TASK OBJECTIVE: Examine each line of the data. Copy the line if it includes the word "down".

INPUT DATA:
════

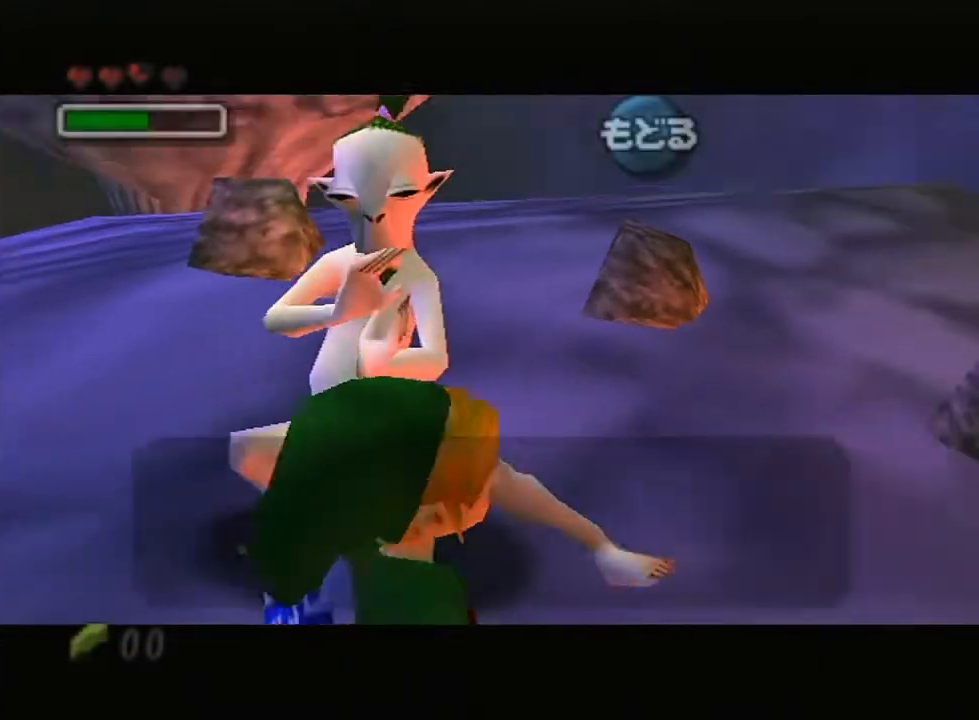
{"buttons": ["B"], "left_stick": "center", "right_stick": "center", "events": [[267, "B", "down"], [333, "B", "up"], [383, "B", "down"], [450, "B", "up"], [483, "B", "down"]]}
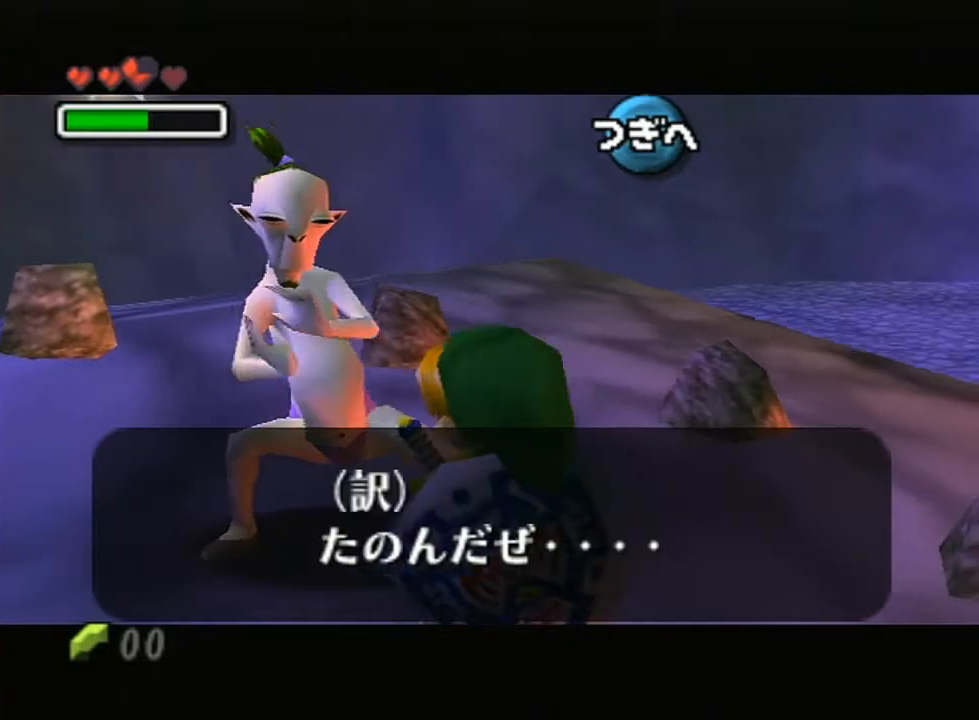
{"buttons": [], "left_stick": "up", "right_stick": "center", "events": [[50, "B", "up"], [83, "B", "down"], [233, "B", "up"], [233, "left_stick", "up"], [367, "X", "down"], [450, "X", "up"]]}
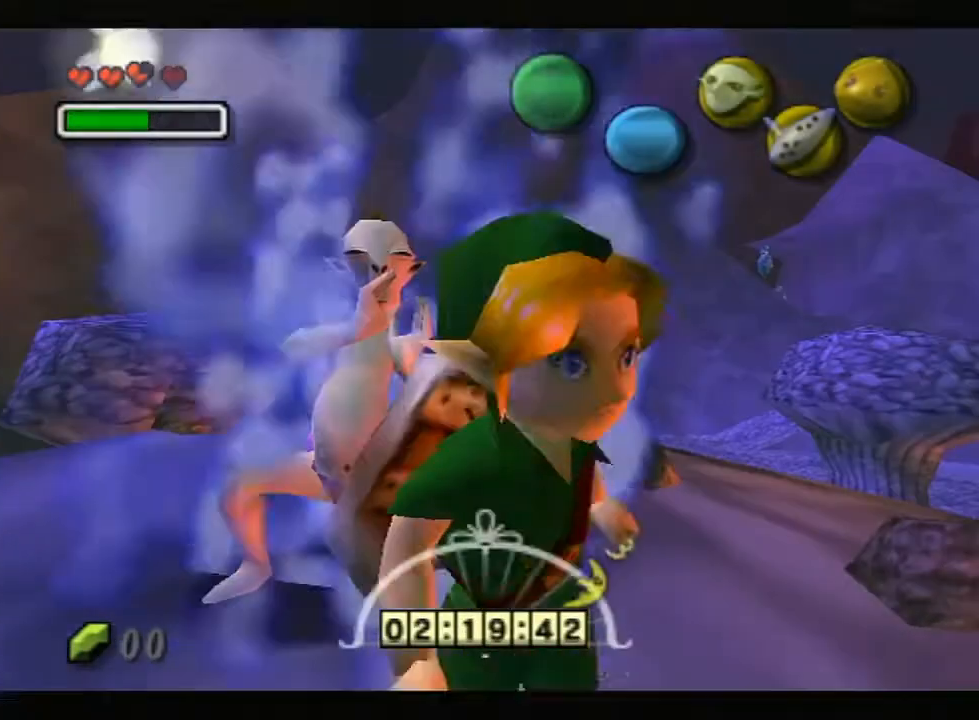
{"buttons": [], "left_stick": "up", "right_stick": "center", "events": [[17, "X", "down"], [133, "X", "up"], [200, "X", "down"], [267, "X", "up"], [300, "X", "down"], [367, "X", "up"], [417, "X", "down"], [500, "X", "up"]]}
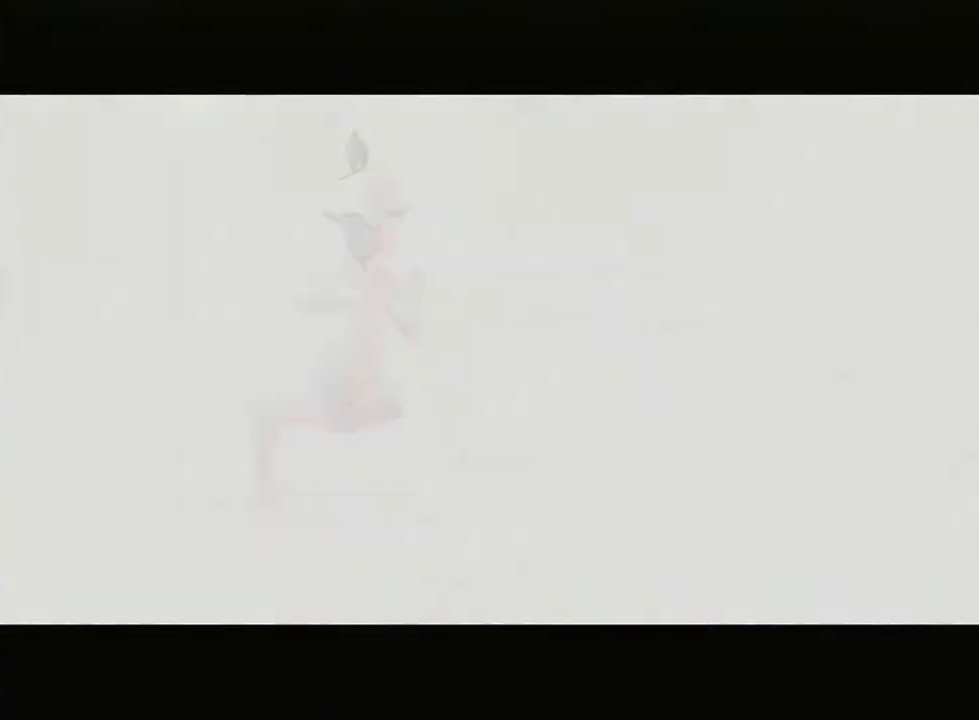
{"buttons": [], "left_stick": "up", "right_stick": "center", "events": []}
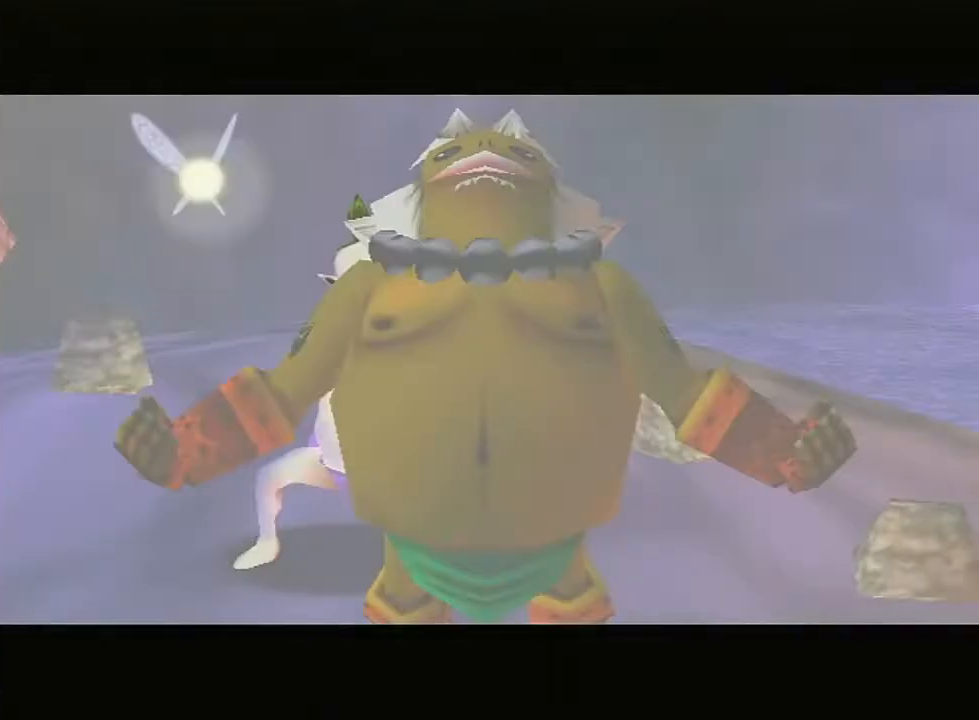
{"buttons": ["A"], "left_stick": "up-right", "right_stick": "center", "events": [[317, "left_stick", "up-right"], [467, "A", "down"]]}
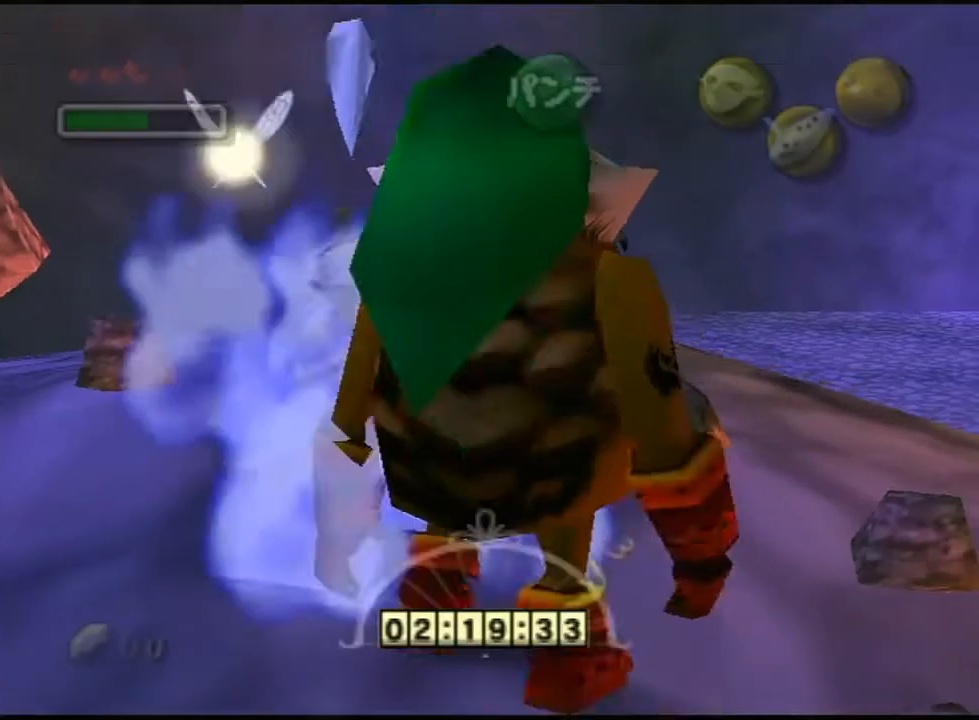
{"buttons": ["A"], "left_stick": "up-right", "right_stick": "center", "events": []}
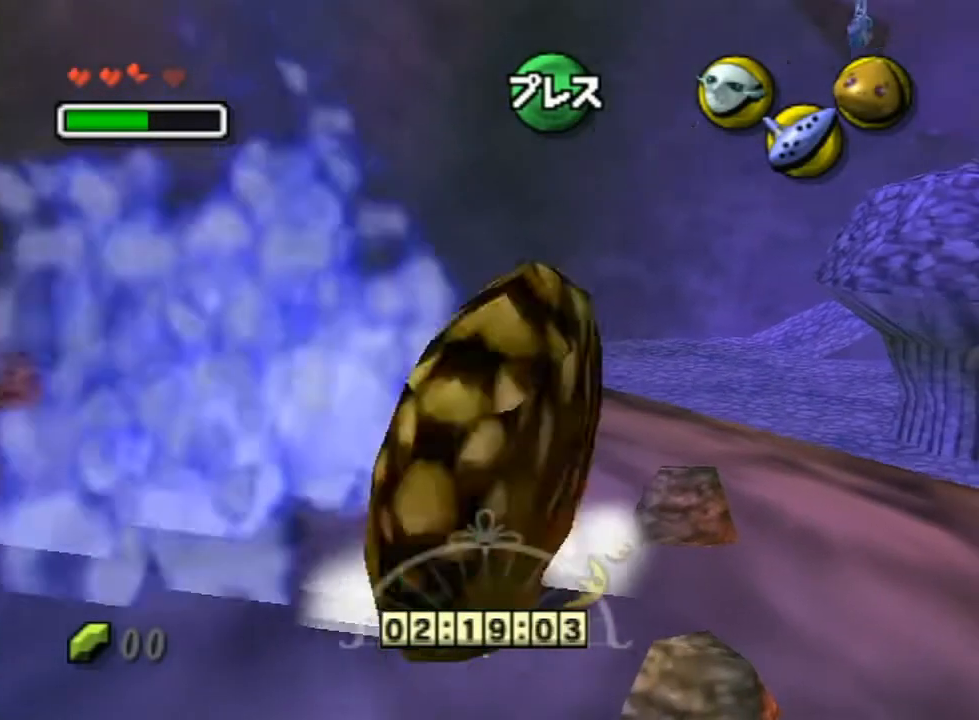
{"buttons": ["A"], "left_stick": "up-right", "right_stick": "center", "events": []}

════

RESPONSE AREA:
{"buttons": ["B"], "left_stick": "center", "right_stick": "center", "events": [[267, "B", "down"], [333, "B", "up"], [383, "B", "down"], [450, "B", "up"], [483, "B", "down"]]}
{"buttons": [], "left_stick": "up", "right_stick": "center", "events": [[50, "B", "up"], [83, "B", "down"], [233, "B", "up"], [233, "left_stick", "up"], [367, "X", "down"], [450, "X", "up"]]}
{"buttons": [], "left_stick": "up", "right_stick": "center", "events": [[17, "X", "down"], [133, "X", "up"], [200, "X", "down"], [267, "X", "up"], [300, "X", "down"], [367, "X", "up"], [417, "X", "down"], [500, "X", "up"]]}
{"buttons": ["A"], "left_stick": "up-right", "right_stick": "center", "events": [[317, "left_stick", "up-right"], [467, "A", "down"]]}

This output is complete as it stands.